**SUPPLIED RECORDS**
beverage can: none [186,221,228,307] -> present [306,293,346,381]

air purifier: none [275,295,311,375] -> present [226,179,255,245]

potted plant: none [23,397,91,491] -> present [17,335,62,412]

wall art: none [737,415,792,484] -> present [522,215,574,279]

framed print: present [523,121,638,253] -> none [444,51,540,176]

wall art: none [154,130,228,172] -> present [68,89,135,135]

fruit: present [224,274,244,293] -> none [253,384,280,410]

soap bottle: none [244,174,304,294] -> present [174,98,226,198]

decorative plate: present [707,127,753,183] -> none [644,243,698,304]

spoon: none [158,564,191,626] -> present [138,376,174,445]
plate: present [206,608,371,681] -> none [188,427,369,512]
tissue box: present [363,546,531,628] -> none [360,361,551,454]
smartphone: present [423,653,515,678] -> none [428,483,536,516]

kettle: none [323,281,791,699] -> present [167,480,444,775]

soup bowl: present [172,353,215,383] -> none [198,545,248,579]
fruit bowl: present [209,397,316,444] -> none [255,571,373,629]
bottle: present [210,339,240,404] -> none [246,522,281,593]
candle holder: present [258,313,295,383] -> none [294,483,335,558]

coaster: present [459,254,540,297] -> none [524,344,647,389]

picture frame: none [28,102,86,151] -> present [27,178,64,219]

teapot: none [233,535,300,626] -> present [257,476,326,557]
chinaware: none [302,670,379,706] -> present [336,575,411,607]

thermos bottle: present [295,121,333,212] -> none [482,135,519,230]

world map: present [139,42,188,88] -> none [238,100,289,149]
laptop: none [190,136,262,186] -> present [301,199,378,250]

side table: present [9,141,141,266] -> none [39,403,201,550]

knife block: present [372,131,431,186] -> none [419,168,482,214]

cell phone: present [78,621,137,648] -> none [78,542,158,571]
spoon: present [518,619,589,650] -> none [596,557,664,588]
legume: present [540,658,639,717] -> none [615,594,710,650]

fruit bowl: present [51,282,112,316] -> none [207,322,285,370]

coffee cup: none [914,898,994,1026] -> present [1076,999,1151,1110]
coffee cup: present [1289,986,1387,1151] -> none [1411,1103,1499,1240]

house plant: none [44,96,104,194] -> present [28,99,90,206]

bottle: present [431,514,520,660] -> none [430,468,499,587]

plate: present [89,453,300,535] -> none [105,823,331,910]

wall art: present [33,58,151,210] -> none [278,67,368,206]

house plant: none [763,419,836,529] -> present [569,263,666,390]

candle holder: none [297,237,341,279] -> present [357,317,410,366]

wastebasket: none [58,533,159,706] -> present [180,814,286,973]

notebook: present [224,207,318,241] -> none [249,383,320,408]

**THE PROBLEM**
Looking over the records, find each line with the word "spoon" and copy it.

**ANSWER TO THIS EXERCISE**
spoon: none [158,564,191,626] -> present [138,376,174,445]
spoon: present [518,619,589,650] -> none [596,557,664,588]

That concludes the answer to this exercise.